# [TASK OBJECTIVE]
A verbatim copy of all entries is the expected output.

Stored data entries:

►

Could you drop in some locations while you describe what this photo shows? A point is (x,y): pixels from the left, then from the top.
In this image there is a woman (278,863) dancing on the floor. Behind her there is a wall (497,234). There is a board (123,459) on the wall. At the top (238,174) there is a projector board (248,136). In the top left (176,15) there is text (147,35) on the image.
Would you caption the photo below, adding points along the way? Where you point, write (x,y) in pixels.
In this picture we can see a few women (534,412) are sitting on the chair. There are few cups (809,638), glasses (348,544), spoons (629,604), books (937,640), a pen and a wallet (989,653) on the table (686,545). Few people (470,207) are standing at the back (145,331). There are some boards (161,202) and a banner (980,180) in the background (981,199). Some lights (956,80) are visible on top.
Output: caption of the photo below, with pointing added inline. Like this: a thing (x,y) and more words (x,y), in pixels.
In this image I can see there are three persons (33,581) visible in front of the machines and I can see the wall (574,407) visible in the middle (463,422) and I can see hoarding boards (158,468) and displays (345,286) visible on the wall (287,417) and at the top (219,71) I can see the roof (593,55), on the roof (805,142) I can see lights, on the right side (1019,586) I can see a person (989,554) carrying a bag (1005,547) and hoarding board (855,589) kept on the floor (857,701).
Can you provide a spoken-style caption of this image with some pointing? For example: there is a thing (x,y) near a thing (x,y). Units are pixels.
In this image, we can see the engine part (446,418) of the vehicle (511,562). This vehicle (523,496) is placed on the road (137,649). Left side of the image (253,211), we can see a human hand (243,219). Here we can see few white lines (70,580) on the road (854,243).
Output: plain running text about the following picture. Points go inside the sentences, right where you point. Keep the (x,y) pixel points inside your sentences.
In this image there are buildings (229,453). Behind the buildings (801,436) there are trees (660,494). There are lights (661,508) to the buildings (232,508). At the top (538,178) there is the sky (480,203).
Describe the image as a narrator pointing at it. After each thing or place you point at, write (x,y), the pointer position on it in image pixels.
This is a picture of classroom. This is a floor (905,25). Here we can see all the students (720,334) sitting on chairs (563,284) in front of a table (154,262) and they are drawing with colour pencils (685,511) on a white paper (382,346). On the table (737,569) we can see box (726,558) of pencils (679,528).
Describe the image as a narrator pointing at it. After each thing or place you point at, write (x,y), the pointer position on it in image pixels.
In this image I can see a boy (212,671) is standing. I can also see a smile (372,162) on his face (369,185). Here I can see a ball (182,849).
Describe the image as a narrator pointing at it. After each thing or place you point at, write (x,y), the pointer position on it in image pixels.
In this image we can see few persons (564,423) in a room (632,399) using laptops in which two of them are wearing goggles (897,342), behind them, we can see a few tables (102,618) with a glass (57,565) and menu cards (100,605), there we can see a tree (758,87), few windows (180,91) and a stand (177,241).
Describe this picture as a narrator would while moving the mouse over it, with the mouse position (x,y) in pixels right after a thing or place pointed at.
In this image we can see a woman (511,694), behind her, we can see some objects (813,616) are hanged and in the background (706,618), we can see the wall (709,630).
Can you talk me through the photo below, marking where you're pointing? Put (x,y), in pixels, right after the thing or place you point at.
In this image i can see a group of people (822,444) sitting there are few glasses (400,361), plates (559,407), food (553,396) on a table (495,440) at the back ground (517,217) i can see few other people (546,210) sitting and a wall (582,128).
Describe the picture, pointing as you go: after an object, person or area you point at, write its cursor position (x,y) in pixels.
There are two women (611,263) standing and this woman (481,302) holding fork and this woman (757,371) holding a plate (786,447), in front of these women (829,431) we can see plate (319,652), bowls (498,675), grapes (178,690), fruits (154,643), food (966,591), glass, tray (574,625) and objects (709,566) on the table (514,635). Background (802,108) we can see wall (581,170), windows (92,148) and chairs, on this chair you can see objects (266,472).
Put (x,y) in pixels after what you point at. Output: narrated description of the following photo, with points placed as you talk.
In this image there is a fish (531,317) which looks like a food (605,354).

◄

# [ANSWER BOX]
Could you drop in some locations while you describe what this photo shows? A point is (x,y): pixels from the left, then from the top.
In this image there is a woman (278,863) dancing on the floor. Behind her there is a wall (497,234). There is a board (123,459) on the wall. At the top (238,174) there is a projector board (248,136). In the top left (176,15) there is text (147,35) on the image.
Would you caption the photo below, adding points along the way? Where you point, write (x,y) in pixels.
In this picture we can see a few women (534,412) are sitting on the chair. There are few cups (809,638), glasses (348,544), spoons (629,604), books (937,640), a pen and a wallet (989,653) on the table (686,545). Few people (470,207) are standing at the back (145,331). There are some boards (161,202) and a banner (980,180) in the background (981,199). Some lights (956,80) are visible on top.
Output: caption of the photo below, with pointing added inline. Like this: a thing (x,y) and more words (x,y), in pixels.
In this image I can see there are three persons (33,581) visible in front of the machines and I can see the wall (574,407) visible in the middle (463,422) and I can see hoarding boards (158,468) and displays (345,286) visible on the wall (287,417) and at the top (219,71) I can see the roof (593,55), on the roof (805,142) I can see lights, on the right side (1019,586) I can see a person (989,554) carrying a bag (1005,547) and hoarding board (855,589) kept on the floor (857,701).
Can you provide a spoken-style caption of this image with some pointing? For example: there is a thing (x,y) near a thing (x,y). Units are pixels.
In this image, we can see the engine part (446,418) of the vehicle (511,562). This vehicle (523,496) is placed on the road (137,649). Left side of the image (253,211), we can see a human hand (243,219). Here we can see few white lines (70,580) on the road (854,243).
Output: plain running text about the following picture. Points go inside the sentences, right where you point. Keep the (x,y) pixel points inside your sentences.
In this image there are buildings (229,453). Behind the buildings (801,436) there are trees (660,494). There are lights (661,508) to the buildings (232,508). At the top (538,178) there is the sky (480,203).
Describe the image as a narrator pointing at it. After each thing or place you point at, write (x,y), the pointer position on it in image pixels.
This is a picture of classroom. This is a floor (905,25). Here we can see all the students (720,334) sitting on chairs (563,284) in front of a table (154,262) and they are drawing with colour pencils (685,511) on a white paper (382,346). On the table (737,569) we can see box (726,558) of pencils (679,528).
Describe the image as a narrator pointing at it. After each thing or place you point at, write (x,y), the pointer position on it in image pixels.
In this image I can see a boy (212,671) is standing. I can also see a smile (372,162) on his face (369,185). Here I can see a ball (182,849).
Describe the image as a narrator pointing at it. After each thing or place you point at, write (x,y), the pointer position on it in image pixels.
In this image we can see few persons (564,423) in a room (632,399) using laptops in which two of them are wearing goggles (897,342), behind them, we can see a few tables (102,618) with a glass (57,565) and menu cards (100,605), there we can see a tree (758,87), few windows (180,91) and a stand (177,241).
Describe this picture as a narrator would while moving the mouse over it, with the mouse position (x,y) in pixels right after a thing or place pointed at.
In this image we can see a woman (511,694), behind her, we can see some objects (813,616) are hanged and in the background (706,618), we can see the wall (709,630).
Can you talk me through the photo below, marking where you're pointing? Put (x,y), in pixels, right after the thing or place you point at.
In this image i can see a group of people (822,444) sitting there are few glasses (400,361), plates (559,407), food (553,396) on a table (495,440) at the back ground (517,217) i can see few other people (546,210) sitting and a wall (582,128).
Describe the picture, pointing as you go: after an object, person or area you point at, write its cursor position (x,y) in pixels.
There are two women (611,263) standing and this woman (481,302) holding fork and this woman (757,371) holding a plate (786,447), in front of these women (829,431) we can see plate (319,652), bowls (498,675), grapes (178,690), fruits (154,643), food (966,591), glass, tray (574,625) and objects (709,566) on the table (514,635). Background (802,108) we can see wall (581,170), windows (92,148) and chairs, on this chair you can see objects (266,472).
Put (x,y) in pixels after what you point at. Output: narrated description of the following photo, with points placed as you talk.
In this image there is a fish (531,317) which looks like a food (605,354).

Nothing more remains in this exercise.